--- start Data provided ---

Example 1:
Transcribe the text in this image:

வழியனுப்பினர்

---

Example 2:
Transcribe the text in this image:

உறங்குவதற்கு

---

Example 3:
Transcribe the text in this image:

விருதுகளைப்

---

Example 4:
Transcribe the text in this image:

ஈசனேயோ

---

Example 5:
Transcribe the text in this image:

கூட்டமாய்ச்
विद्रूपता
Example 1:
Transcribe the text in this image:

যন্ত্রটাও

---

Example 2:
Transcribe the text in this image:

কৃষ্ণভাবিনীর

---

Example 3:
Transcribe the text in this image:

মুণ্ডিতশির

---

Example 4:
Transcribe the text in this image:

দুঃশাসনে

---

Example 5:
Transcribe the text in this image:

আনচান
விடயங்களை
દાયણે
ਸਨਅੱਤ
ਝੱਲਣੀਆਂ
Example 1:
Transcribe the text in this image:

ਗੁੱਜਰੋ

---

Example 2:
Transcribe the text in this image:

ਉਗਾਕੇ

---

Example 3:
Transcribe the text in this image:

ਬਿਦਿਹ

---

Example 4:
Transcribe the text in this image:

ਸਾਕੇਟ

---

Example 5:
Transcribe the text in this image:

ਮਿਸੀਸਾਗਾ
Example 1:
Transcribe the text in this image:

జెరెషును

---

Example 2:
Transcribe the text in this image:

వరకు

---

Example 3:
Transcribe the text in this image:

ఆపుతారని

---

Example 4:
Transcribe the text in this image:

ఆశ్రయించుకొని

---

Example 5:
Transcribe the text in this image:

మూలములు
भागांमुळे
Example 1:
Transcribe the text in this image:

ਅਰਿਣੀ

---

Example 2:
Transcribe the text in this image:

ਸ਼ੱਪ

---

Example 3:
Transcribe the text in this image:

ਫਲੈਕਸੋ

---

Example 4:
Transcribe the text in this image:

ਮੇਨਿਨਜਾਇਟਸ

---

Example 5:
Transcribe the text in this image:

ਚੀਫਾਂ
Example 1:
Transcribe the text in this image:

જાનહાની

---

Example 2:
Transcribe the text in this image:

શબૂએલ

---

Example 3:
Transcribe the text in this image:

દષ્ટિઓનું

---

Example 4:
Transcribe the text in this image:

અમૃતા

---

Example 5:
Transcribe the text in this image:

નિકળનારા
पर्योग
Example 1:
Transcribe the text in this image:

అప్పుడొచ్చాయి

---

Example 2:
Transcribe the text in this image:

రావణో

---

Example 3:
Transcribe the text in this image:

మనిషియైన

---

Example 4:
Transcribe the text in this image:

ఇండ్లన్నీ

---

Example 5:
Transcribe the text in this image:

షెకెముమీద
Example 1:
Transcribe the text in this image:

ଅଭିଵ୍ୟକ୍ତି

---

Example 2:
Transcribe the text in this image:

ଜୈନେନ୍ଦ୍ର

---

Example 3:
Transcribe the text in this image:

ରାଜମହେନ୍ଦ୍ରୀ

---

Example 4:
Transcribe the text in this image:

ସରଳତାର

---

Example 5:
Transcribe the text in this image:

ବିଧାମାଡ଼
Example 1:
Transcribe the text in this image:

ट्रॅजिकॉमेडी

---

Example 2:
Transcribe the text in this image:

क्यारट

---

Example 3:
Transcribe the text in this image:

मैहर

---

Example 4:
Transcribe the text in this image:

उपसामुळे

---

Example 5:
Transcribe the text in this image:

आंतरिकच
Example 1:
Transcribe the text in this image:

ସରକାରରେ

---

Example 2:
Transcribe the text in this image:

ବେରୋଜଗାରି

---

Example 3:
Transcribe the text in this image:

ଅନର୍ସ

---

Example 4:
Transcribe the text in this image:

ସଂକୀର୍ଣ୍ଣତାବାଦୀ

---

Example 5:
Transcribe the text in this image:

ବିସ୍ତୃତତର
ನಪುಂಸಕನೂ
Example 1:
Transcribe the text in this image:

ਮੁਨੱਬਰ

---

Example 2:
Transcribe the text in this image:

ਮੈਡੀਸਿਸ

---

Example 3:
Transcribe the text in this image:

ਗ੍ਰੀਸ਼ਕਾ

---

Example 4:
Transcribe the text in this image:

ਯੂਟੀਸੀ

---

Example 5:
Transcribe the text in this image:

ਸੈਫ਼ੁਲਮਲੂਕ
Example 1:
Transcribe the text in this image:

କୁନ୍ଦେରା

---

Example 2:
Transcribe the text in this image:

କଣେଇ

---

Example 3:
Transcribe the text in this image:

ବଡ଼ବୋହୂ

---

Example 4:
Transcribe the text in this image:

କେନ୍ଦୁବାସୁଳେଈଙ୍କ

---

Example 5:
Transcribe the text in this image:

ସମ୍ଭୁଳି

--- end Data provided ---

— Directions for this task —
Lay out every line of the data above as a Markdown table with the columns Row and Data line, numbering the rows in order and leaving out blank lines.

— Full output —
| Row | Data line |
|---|---|
| 1 | Example 1: |
| 2 | Transcribe the text in this image: |
| 3 | வழியனுப்பினர் |
| 4 | --- |
| 5 | Example 2: |
| 6 | Transcribe the text in this image: |
| 7 | உறங்குவதற்கு |
| 8 | --- |
| 9 | Example 3: |
| 10 | Transcribe the text in this image: |
| 11 | விருதுகளைப் |
| 12 | --- |
| 13 | Example 4: |
| 14 | Transcribe the text in this image: |
| 15 | ஈசனேயோ |
| 16 | --- |
| 17 | Example 5: |
| 18 | Transcribe the text in this image: |
| 19 | கூட்டமாய்ச் |
| 20 | विद्रूपता |
| 21 | Example 1: |
| 22 | Transcribe the text in this image: |
| 23 | যন্ত্রটাও |
| 24 | --- |
| 25 | Example 2: |
| 26 | Transcribe the text in this image: |
| 27 | কৃষ্ণভাবিনীর |
| 28 | --- |
| 29 | Example 3: |
| 30 | Transcribe the text in this image: |
| 31 | মুণ্ডিতশির |
| 32 | --- |
| 33 | Example 4: |
| 34 | Transcribe the text in this image: |
| 35 | দুঃশাসনে |
| 36 | --- |
| 37 | Example 5: |
| 38 | Transcribe the text in this image: |
| 39 | আনচান |
| 40 | விடயங்களை |
| 41 | દાયણે |
| 42 | ਸਨਅੱਤ |
| 43 | ਝੱਲਣੀਆਂ |
| 44 | Example 1: |
| 45 | Transcribe the text in this image: |
| 46 | ਗੁੱਜਰੋ |
| 47 | --- |
| 48 | Example 2: |
| 49 | Transcribe the text in this image: |
| 50 | ਉਗਾਕੇ |
| 51 | --- |
| 52 | Example 3: |
| 53 | Transcribe the text in this image: |
| 54 | ਬਿਦਿਹ |
| 55 | --- |
| 56 | Example 4: |
| 57 | Transcribe the text in this image: |
| 58 | ਸਾਕੇਟ |
| 59 | --- |
| 60 | Example 5: |
| 61 | Transcribe the text in this image: |
| 62 | ਮਿਸੀਸਾਗਾ |
| 63 | Example 1: |
| 64 | Transcribe the text in this image: |
| 65 | జెరెషును |
| 66 | --- |
| 67 | Example 2: |
| 68 | Transcribe the text in this image: |
| 69 | వరకు |
| 70 | --- |
| 71 | Example 3: |
| 72 | Transcribe the text in this image: |
| 73 | ఆపుతారని |
| 74 | --- |
| 75 | Example 4: |
| 76 | Transcribe the text in this image: |
| 77 | ఆశ్రయించుకొని |
| 78 | --- |
| 79 | Example 5: |
| 80 | Transcribe the text in this image: |
| 81 | మూలములు |
| 82 | भागांमुळे |
| 83 | Example 1: |
| 84 | Transcribe the text in this image: |
| 85 | ਅਰਿਣੀ |
| 86 | --- |
| 87 | Example 2: |
| 88 | Transcribe the text in this image: |
| 89 | ਸ਼ੱਪ |
| 90 | --- |
| 91 | Example 3: |
| 92 | Transcribe the text in this image: |
| 93 | ਫਲੈਕਸੋ |
| 94 | --- |
| 95 | Example 4: |
| 96 | Transcribe the text in this image: |
| 97 | ਮੇਨਿਨਜਾਇਟਸ |
| 98 | --- |
| 99 | Example 5: |
| 100 | Transcribe the text in this image: |
| 101 | ਚੀਫਾਂ |
| 102 | Example 1: |
| 103 | Transcribe the text in this image: |
| 104 | જાનહાની |
| 105 | --- |
| 106 | Example 2: |
| 107 | Transcribe the text in this image: |
| 108 | શબૂએલ |
| 109 | --- |
| 110 | Example 3: |
| 111 | Transcribe the text in this image: |
| 112 | દષ્ટિઓનું |
| 113 | --- |
| 114 | Example 4: |
| 115 | Transcribe the text in this image: |
| 116 | અમૃતા |
| 117 | --- |
| 118 | Example 5: |
| 119 | Transcribe the text in this image: |
| 120 | નિકળનારા |
| 121 | पर्योग |
| 122 | Example 1: |
| 123 | Transcribe the text in this image: |
| 124 | అప్పుడొచ్చాయి |
| 125 | --- |
| 126 | Example 2: |
| 127 | Transcribe the text in this image: |
| 128 | రావణో |
| 129 | --- |
| 130 | Example 3: |
| 131 | Transcribe the text in this image: |
| 132 | మనిషియైన |
| 133 | --- |
| 134 | Example 4: |
| 135 | Transcribe the text in this image: |
| 136 | ఇండ్లన్నీ |
| 137 | --- |
| 138 | Example 5: |
| 139 | Transcribe the text in this image: |
| 140 | షెకెముమీద |
| 141 | Example 1: |
| 142 | Transcribe the text in this image: |
| 143 | ଅଭିଵ୍ୟକ୍ତି |
| 144 | --- |
| 145 | Example 2: |
| 146 | Transcribe the text in this image: |
| 147 | ଜୈନେନ୍ଦ୍ର |
| 148 | --- |
| 149 | Example 3: |
| 150 | Transcribe the text in this image: |
| 151 | ରାଜମହେନ୍ଦ୍ରୀ |
| 152 | --- |
| 153 | Example 4: |
| 154 | Transcribe the text in this image: |
| 155 | ସରଳତାର |
| 156 | --- |
| 157 | Example 5: |
| 158 | Transcribe the text in this image: |
| 159 | ବିଧାମାଡ଼ |
| 160 | Example 1: |
| 161 | Transcribe the text in this image: |
| 162 | ट्रॅजिकॉमेडी |
| 163 | --- |
| 164 | Example 2: |
| 165 | Transcribe the text in this image: |
| 166 | क्यारट |
| 167 | --- |
| 168 | Example 3: |
| 169 | Transcribe the text in this image: |
| 170 | मैहर |
| 171 | --- |
| 172 | Example 4: |
| 173 | Transcribe the text in this image: |
| 174 | उपसामुळे |
| 175 | --- |
| 176 | Example 5: |
| 177 | Transcribe the text in this image: |
| 178 | आंतरिकच |
| 179 | Example 1: |
| 180 | Transcribe the text in this image: |
| 181 | ସରକାରରେ |
| 182 | --- |
| 183 | Example 2: |
| 184 | Transcribe the text in this image: |
| 185 | ବେରୋଜଗାରି |
| 186 | --- |
| 187 | Example 3: |
| 188 | Transcribe the text in this image: |
| 189 | ଅନର୍ସ |
| 190 | --- |
| 191 | Example 4: |
| 192 | Transcribe the text in this image: |
| 193 | ସଂକୀର୍ଣ୍ଣତାବାଦୀ |
| 194 | --- |
| 195 | Example 5: |
| 196 | Transcribe the text in this image: |
| 197 | ବିସ୍ତୃତତର |
| 198 | ನಪುಂಸಕನೂ |
| 199 | Example 1: |
| 200 | Transcribe the text in this image: |
| 201 | ਮੁਨੱਬਰ |
| 202 | --- |
| 203 | Example 2: |
| 204 | Transcribe the text in this image: |
| 205 | ਮੈਡੀਸਿਸ |
| 206 | --- |
| 207 | Example 3: |
| 208 | Transcribe the text in this image: |
| 209 | ਗ੍ਰੀਸ਼ਕਾ |
| 210 | --- |
| 211 | Example 4: |
| 212 | Transcribe the text in this image: |
| 213 | ਯੂਟੀਸੀ |
| 214 | --- |
| 215 | Example 5: |
| 216 | Transcribe the text in this image: |
| 217 | ਸੈਫ਼ੁਲਮਲੂਕ |
| 218 | Example 1: |
| 219 | Transcribe the text in this image: |
| 220 | କୁନ୍ଦେରା |
| 221 | --- |
| 222 | Example 2: |
| 223 | Transcribe the text in this image: |
| 224 | କଣେଇ |
| 225 | --- |
| 226 | Example 3: |
| 227 | Transcribe the text in this image: |
| 228 | ବଡ଼ବୋହୂ |
| 229 | --- |
| 230 | Example 4: |
| 231 | Transcribe the text in this image: |
| 232 | କେନ୍ଦୁବାସୁଳେଈଙ୍କ |
| 233 | --- |
| 234 | Example 5: |
| 235 | Transcribe the text in this image: |
| 236 | ସମ୍ଭୁଳି |